Remi Majeski’s statement about Muslims (“There is nothing to fear from Muslims,” Letters, Herald, June 25) is consistent with my own experience of having lived and worked in the Middle East for more than 19 years. Majeski’s assessment of Islam is also consistent with the best book I know on this religion: Reconciliation by Benazir Bhutto.
Most “religions” are benevolent by original intent. Yet, within any religion, there are extremist factions that warp the religion’s ethos into a creed that is violently intolerant, severe and myopic. As examples, I could point to Serb Orthodox Christians – who have practiced horrific ethnic cleansing and have celebrated it in their church ceremonies. I could point to what I call right-wing Christians here in the U.S. I have heard several tell me “I have a right to kill anyone who does not believe Jesus is the son of God.”
In the case of Islam, the Sunni terrorist groups are, without exception, Wahabists – followers of the old, long-departed Muhammed Ibn Abdul Wahib, who distorted Islam into a severely extremist version that bears little resemblance to Sunni Islam as established by Muhammed (“peace be upon him”). The Wahabist terrorists are mainly represented by what we call the Taliban (“the seekers of truth”) and Osama bin Laden’s mujahedeen (“the holy warriors”).
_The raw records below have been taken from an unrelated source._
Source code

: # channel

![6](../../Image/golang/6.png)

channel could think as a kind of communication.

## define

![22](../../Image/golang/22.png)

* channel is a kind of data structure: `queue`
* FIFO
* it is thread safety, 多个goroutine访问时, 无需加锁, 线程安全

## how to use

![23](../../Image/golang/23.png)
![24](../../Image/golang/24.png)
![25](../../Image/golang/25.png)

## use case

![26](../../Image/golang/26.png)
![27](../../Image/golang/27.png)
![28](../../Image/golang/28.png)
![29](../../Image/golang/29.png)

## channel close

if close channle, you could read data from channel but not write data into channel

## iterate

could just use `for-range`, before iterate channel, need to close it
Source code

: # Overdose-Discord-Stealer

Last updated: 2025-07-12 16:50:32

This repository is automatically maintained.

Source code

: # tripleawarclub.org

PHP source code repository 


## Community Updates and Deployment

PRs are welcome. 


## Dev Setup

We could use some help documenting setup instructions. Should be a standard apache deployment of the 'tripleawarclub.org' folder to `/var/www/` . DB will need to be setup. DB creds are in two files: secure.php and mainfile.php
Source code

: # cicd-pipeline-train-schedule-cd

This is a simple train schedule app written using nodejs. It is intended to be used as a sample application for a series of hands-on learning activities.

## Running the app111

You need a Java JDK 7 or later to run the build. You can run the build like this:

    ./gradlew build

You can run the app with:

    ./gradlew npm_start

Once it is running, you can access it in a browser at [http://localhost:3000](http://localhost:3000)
Regarding these terrorists, we should bear in mind that we trained and resourced them to purge Afghanistan of Soviet occupation, knowing beforehand that we would have to in turn fight them. I also find it interesting that the term Allah translates into the “one true God” and that Islam has no gripe against any religion that is monotheistic.
These days, the balanced perspective that Majeski’s letter advocates is direly needed, to help us discern who our true enemy is – any intolerant extremist faction that accepts terrorism (“the infliction of violence on a noninvolved civilian population to obtain a political goal”).